Workplace bullying is labeled as a major dissatisfier within the health care organization. WPB does not only increase employee burnout, it also increases employee turnover rate and the number of absences and sick leaves. As an end result, the work satisfaction and work performance of hospital nurses are negatively affected. Institutional administrators being able to comprehend the rationale to and related factors of WPB will provide the basis for reducing WPB.  Significant improvement could result in the profitability of the health care organization as well as the level and quality of RN work performance.WPB among RNs is hurtful and devalues the recipient of the abuse, both personally and professionally.  WPB hinders a process of developing cohesiveness within the nursing profession and institution.

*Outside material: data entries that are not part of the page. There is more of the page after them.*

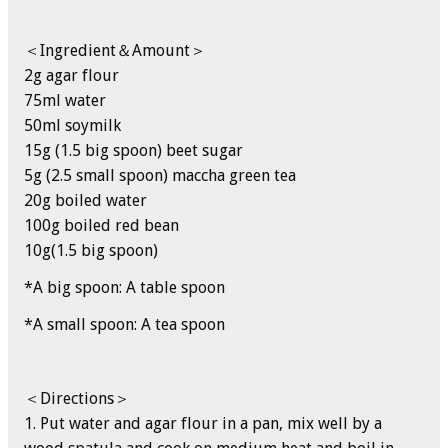
＜Ingredient＆Amount＞
2g agar flour
75ml water
50ml soymilk
15g (1.5 big spoon) beet sugar
5g (2.5 small spoon) maccha green tea
20g boiled water
100g boiled red bean
10g(1.5 big spoon)
*A big spoon: A table spoon
*A small spoon: A tea spoon
＜Directions＞
1. Put water and agar flour in a pan, mix well by a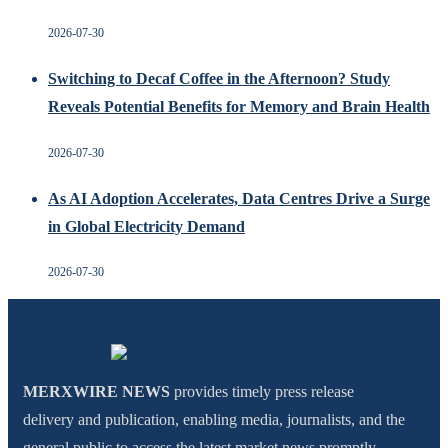
2026-07-30
Switching to Decaf Coffee in the Afternoon? Study
Reveals Potential Benefits for Memory and Brain Health
2026-07-30
As AI Adoption Accelerates, Data Centres Drive a Surge
in Global Electricity Demand
2026-07-30
MERXWIRE NEWS
provides timely press release
delivery and publication, enabling media, journalists, and the
general public to access the latest market news promptly.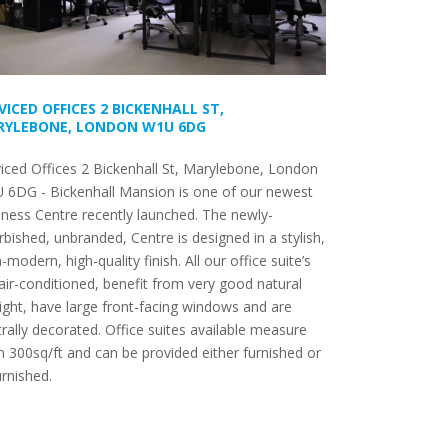
VICED OFFICES 2 BICKENHALL ST,
YLEBONE, LONDON W1U 6DG
iced Offices 2 Bickenhall St, Marylebone, London
 6DG - Bickenhall Mansion is one of our newest
ness Centre recently launched. The newly-
rbished, unbranded, Centre is designed in a stylish,
a-modern, high-quality finish. All our office suite’s
air-conditioned, benefit from very good natural
ight, have large front-facing windows and are
rally decorated. Office suites available measure
 300sq/ft and can be provided either furnished or
rnished.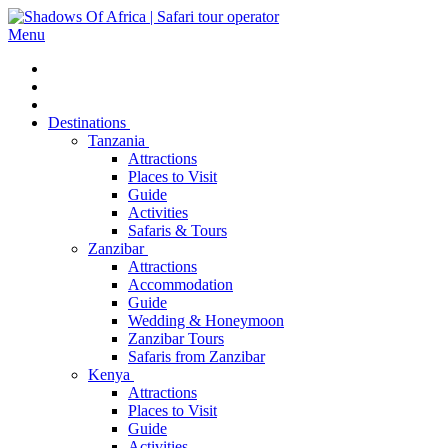
Menu
Destinations
Tanzania
Attractions
Places to Visit
Guide
Activities
Safaris & Tours
Zanzibar
Attractions
Accommodation
Guide
Wedding & Honeymoon
Zanzibar Tours
Safaris from Zanzibar
Kenya
Attractions
Places to Visit
Guide
Activities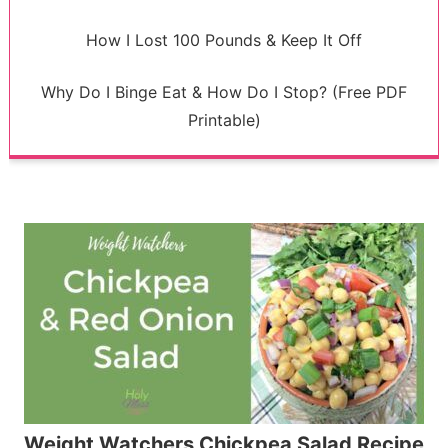
How I Lost 100 Pounds & Keep It Off
Why Do I Binge Eat & How Do I Stop? (Free PDF
Printable)
Weight Watchers Chickpea Salad Recipe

Results from a survey (Namie and Namie, 2003) indicated that victims waste time defending themselves and soliciting support, becoming demotivated and stressed, and taking sick leave due to stress-related illnesses. Bullies sabotage their work environment through their own fear, anger, anxiety, and low morale (Canada Safety Council, 2002; Vartia-Vaananen, 2003). A bully’s behavior causes other people to suffer shame, humiliation, and depression which can affect their personal life as well as their job performance (Namie and Namie, 2003).

According to Wilkie (1996), WPB has serious ramifications on the professional, psychological, and physical development of its victims. Individuals experiencing WPB will transition through different specific states that could hinder their emotional composure, their career or job, and their environment. The first stage involves sleep disorders, low morale, impaired self esteem, and floating anxiety. The second stage encompasses hypertension, nervous conditions, loss of emotional control, burnout, and apathy. The third stage manifests in the form of intolerance, depression, negative effects on personal relationships, disconnectedness, and suicide. These side effects have far more of a negative influence on employee productivity that once believed and are known to be the primary source for employees leaving their job.

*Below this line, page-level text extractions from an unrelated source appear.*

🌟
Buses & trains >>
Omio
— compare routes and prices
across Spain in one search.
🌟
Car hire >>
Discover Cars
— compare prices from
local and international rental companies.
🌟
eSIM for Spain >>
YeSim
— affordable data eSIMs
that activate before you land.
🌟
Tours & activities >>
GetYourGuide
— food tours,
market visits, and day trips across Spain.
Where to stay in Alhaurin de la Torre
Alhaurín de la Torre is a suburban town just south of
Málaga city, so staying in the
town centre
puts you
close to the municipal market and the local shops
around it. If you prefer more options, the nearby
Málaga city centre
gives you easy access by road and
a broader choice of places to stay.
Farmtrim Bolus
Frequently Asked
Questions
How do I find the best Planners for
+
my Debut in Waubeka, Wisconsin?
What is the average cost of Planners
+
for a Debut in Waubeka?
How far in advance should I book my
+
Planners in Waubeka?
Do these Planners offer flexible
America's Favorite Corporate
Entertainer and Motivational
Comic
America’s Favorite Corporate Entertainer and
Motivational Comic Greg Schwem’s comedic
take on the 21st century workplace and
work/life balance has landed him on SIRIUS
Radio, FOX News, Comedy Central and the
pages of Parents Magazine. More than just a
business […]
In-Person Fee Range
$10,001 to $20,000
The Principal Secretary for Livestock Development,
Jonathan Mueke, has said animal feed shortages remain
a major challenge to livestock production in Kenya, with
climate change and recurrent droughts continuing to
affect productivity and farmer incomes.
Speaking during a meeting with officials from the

Bullying has consequences on the victim, the society, and the organization. As already discussed in this section, the effects on the recipient of WPB can be highly destructive, ranging from irritation to psychosomatic complaints (Leymann, 1996; Quine, 2001; Katrinli et al., 2010). The Finish researchers Kivimaki, Elovainio & Vahetera (2000), conducted a study in measuring the rate of sickness absence for victims versus non-victims of bullying; 5,000 nurses participated. Two categories were used to describe sickness absence.  Medically- certified spells were absences of 4 or more days and self -certified spells of sickness absence (spells of 3 days or fewer).  These researchers found that medically- certified illness was 26% greater in bullied victims than medically-certified illness of those not bullied. 

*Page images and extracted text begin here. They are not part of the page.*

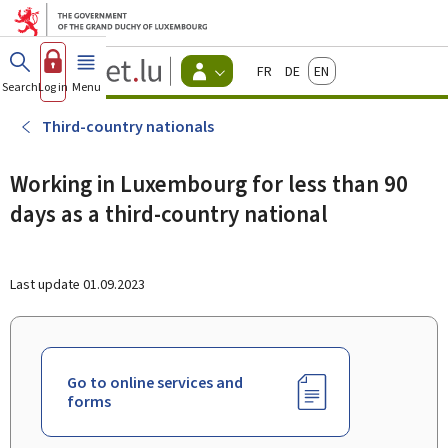
Go to main menu
Go to content
Guichet.lu
Français
Deutsch
English
Changer
Search
Log in
Menu
main
-
d'espace
Citizen
-
Third-country nationals
Menu
citizens
actif
Working in Luxembourg for less than 90
days as a third-country national
Last update
01.09.2023
Go to online services and
forms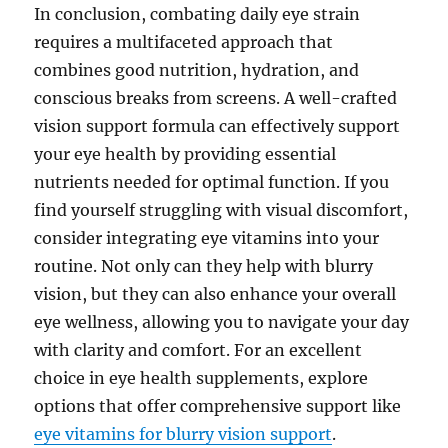
In conclusion, combating daily eye strain
requires a multifaceted approach that
combines good nutrition, hydration, and
conscious breaks from screens. A well-crafted
vision support formula can effectively support
your eye health by providing essential
nutrients needed for optimal function. If you
find yourself struggling with visual discomfort,
consider integrating eye vitamins into your
routine. Not only can they help with blurry
vision, but they can also enhance your overall
eye wellness, allowing you to navigate your day
with clarity and comfort. For an excellent
choice in eye health supplements, explore
options that offer comprehensive support like
eye vitamins for blurry vision support
.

Little has been done to understand and rectify high turnover rates and to acknowledge and address WPB among hospital nurses.  Patients rely on RNs to administer safe and high level care.  WPB could lead to potentially life threatening errors.  WPB among RNs needs to be managed and reduced so that professional unity, retention of RNs, and quality health care can exist. As part of increasing our knowledge in terms of main causes of WPB, this study’s findings will broaden the readers’ understanding of the factors that trigger aggressive behavior at work including some useful strategies on ways to diffuse the mounting tension that WPB causes within the work environment.

Transitional Statement

As WPB continues to escalate, the strain is felt in areas of recruitment and retention of adequately competent and trained RNs.  Nurses are essential to providing quality health care.  The problem of WPB needs to be addressed as one cause of burnout and nursing turnover rates. The investigator of this study will address an important gap in the literature regarding WPB as a significant problem in nursing and will examine WPB as it relates to burnout, nursing turnover rates, and development of organizational strategies.  In Chapter II, the investigator will present a comprehensive review of the literature related to the concept of WPB, burnout, nurse retention and turnover, and organizational prevention strategies. The literature review will reveal profound negative effects of WPB.